The sales manager was on holiday and only an ancient with a duster was in charge, cherishing his Vivas and Cortinas. “You’re not lookng at that one, are yer?” he asked. Why, what’s wrong with it?” Pause. Grunt. “Well, it don’t half use some petrol.” Now tell me something I don’t know, Father Time. The whole operation was the textbook Soft Sell. He didn’t know how much it was. Nobody knew. It belonged to the governor, and he wasn’t there.

Well, after many telephone calls a fill-in part-time salesman was able to tell me from a notebook how much they were asking, and also most obligingly how much they had paid for it, which led him to think An Offer Might Be Accepted. They were slowly reeling me in. More time later I was even taken for a ride, on 50p’s worth of petrol, which must be the shortest Modena demo on record. I was asked to keep the revs down, and the owner—who also owned the garage and a few other businesses as well — volunteered that although he had spent a fortune on the brakes he still didn’t think much of them. All good sucker bait.

I offered £500 less than the asking price, always a good gambit with a dealer and, somewhat to my surprise, he accepted, give or take a few gallons of petrol. I don’t think they are the easiest vehicles to sell, especially out in the sticks. Insurance on anything amusing appears to be Group 7 plus 100 per cent. I had one quote for £690 less £450 No Claims, but then some more sympathetic soul came up with £100. Unfortunately this company is now out of business, so my next trick will be more expensive.

As I remember my first trip in the beast was to look at a house which it had become necessary to buy to replace the one in which I was living, for reasons which I do not need to explain. On the way we became involved in a traffic jam, and steam emerged from my red Snout. I decided that the electric fan was not cutting •in as Enzo intended, and felt very much like The Man Who . . . in those Bateman drawings you may remember, as the little tin boxes purred by with their faceless crews grinning at the funny old foreign car.

Not wishing to be caught with Egham on my face I rushed off to Maranello and had them fit a new sensor to make sure the fan came in at the requisite 190 degrees. This, of course, was nothing to do with the trouble but a quick way of getting rid of a tenner. I then discovered that the previous owner had hacked lumps off the cylinder heads when he found a holed gasket had blown a dimple in one head, and had visions of shifting chemises (liners to you) and other problems which would rock the lira.

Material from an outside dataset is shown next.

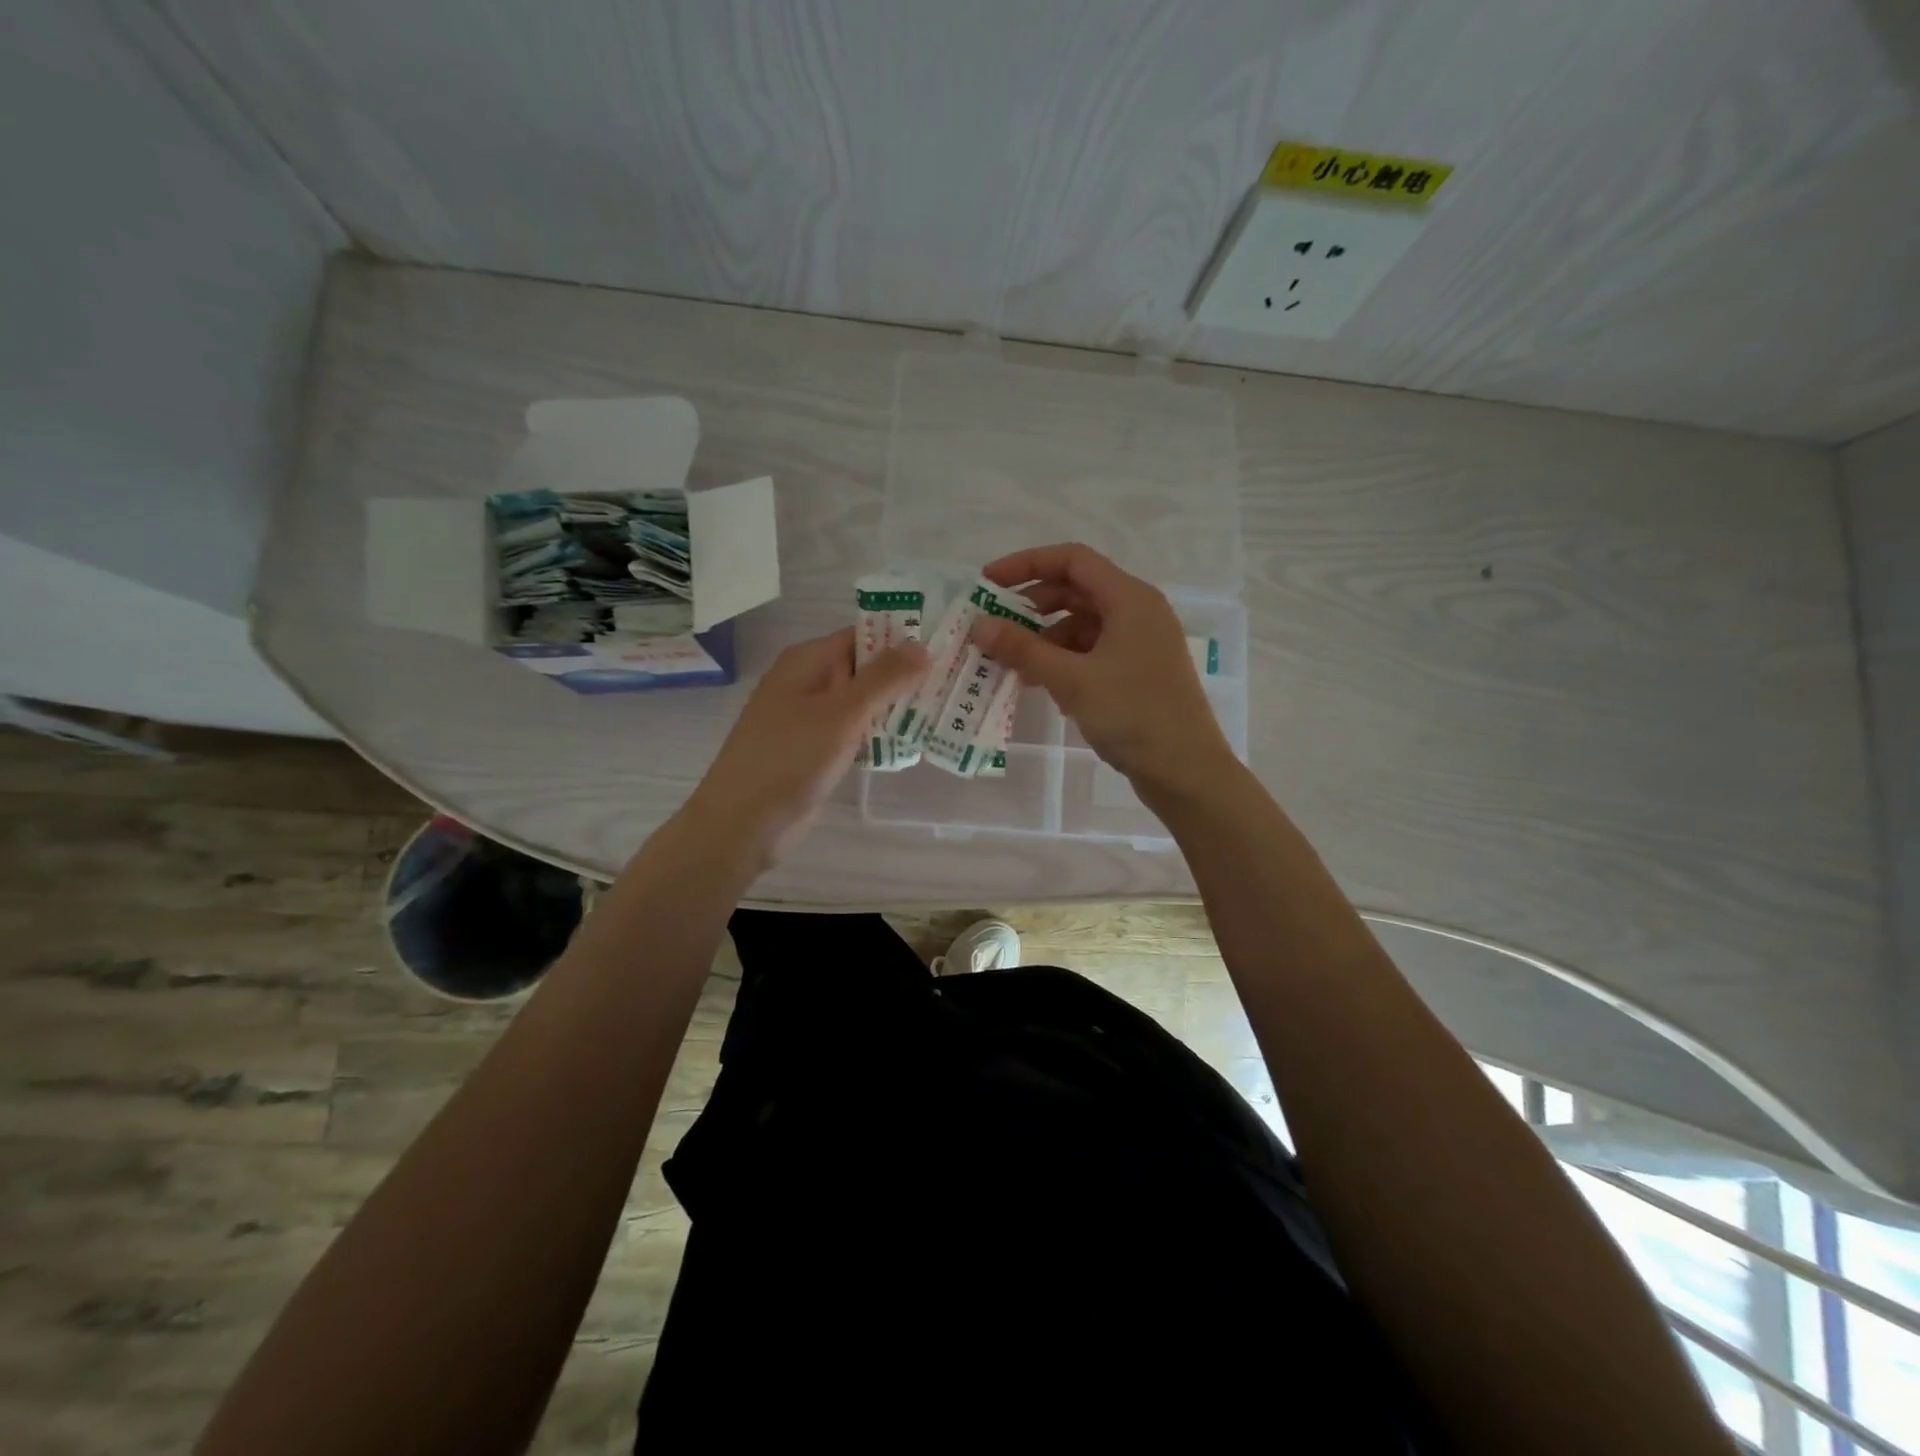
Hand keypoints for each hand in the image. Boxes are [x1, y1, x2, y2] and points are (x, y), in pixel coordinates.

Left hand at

Then Deo Gratias my good friend Frank Martin, who is a transmission repair specialist but has in his time tangled with Brian Lister, Archie Scott-Brown and such folk, walked round the car whistling and plunged his trusty right arm underneath and came out clutching the cap to the overflow tank to the radiator. The cap was old and diseased and not opening to allow air in so that the expelled water could go back, if you follow. Don’t tell Maranello or Modena, but a friendly Ford dealer produced one with the right psi.


It looked beautiful new, but a sorry sight after George’s “excwsion”

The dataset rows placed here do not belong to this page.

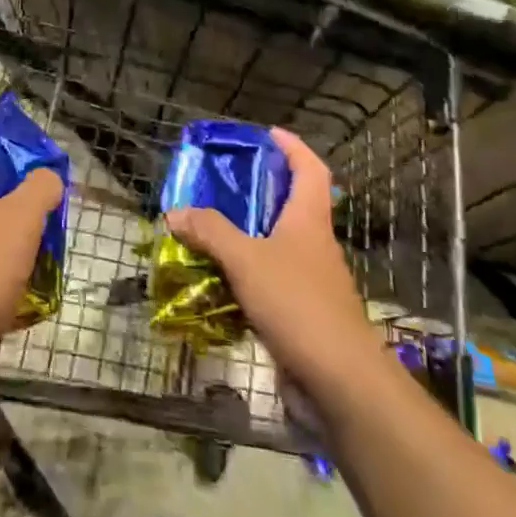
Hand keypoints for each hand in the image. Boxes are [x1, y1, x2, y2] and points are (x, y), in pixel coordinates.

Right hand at [164, 127, 378, 391]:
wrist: (339, 381)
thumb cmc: (298, 304)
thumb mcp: (247, 259)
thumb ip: (211, 231)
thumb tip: (176, 211)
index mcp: (308, 221)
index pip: (311, 170)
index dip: (293, 148)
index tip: (268, 135)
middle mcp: (313, 245)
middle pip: (291, 206)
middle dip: (258, 192)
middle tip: (220, 184)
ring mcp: (309, 282)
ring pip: (274, 246)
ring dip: (245, 236)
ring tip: (206, 230)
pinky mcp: (299, 314)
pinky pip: (266, 283)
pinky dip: (242, 276)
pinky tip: (214, 282)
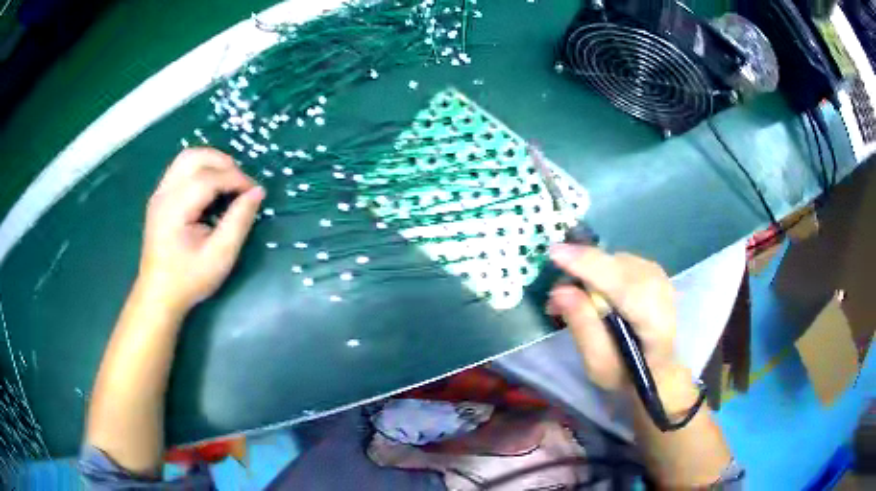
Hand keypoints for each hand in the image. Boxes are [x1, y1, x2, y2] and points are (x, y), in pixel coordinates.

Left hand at [138, 148, 264, 315]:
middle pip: (194, 157)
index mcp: (175, 208)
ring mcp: (159, 193)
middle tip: (241, 183)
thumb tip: (257, 192)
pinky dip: (200, 170)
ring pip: (186, 158)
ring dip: (211, 162)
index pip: (209, 177)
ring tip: (228, 181)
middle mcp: (164, 193)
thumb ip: (239, 221)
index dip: (236, 178)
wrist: (158, 295)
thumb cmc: (189, 279)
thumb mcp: (220, 256)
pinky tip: (211, 189)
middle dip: (222, 162)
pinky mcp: (160, 198)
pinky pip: (181, 169)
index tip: (255, 191)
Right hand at [547, 245, 682, 394]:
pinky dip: (600, 270)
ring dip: (589, 273)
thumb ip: (583, 327)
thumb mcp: (598, 364)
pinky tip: (591, 291)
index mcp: (654, 321)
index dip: (589, 266)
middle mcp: (661, 290)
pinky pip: (619, 261)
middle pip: (616, 266)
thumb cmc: (626, 373)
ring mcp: (659, 275)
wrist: (659, 367)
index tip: (554, 253)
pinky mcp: (652, 269)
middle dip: (581, 271)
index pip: (622, 285)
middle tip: (555, 298)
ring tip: (572, 300)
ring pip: (615, 260)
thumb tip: (560, 291)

When we had cooling we had to find brakes, and confine the exhaust gases in the right places, and do something to the electrics, and just when all seemed right with the world and I was ready for 48 in first, 73 in second, 100 in third, 125 in fourth and hopefully 152 mph in fifth, I somehow contrived to leave the road for no good reason and go end-over-end, which is not kind to aluminium bodies. I remember tasting the earth coming in through the open window as we rolled and thinking: "Don’t tell me I’ve got to do gardening in the next world !"

But when the beast was rolling (I mean on its wheels) I had a foretaste of Paradise with the big boots biting and the revs rising and the whole damn orchestra singing from front to back and the little midget cars being swallowed like flies as they darted across my path, and it didn’t really matter how much it cost or how impractical it was or whether it was a blot on the environment or an anachronism or selfish or whether Barbara Castle didn’t like it or how much noise and stink it made because I was enjoying myself so much.

Since I don’t think I’m allowed any more words, I just hope you have received me Loud and Clear.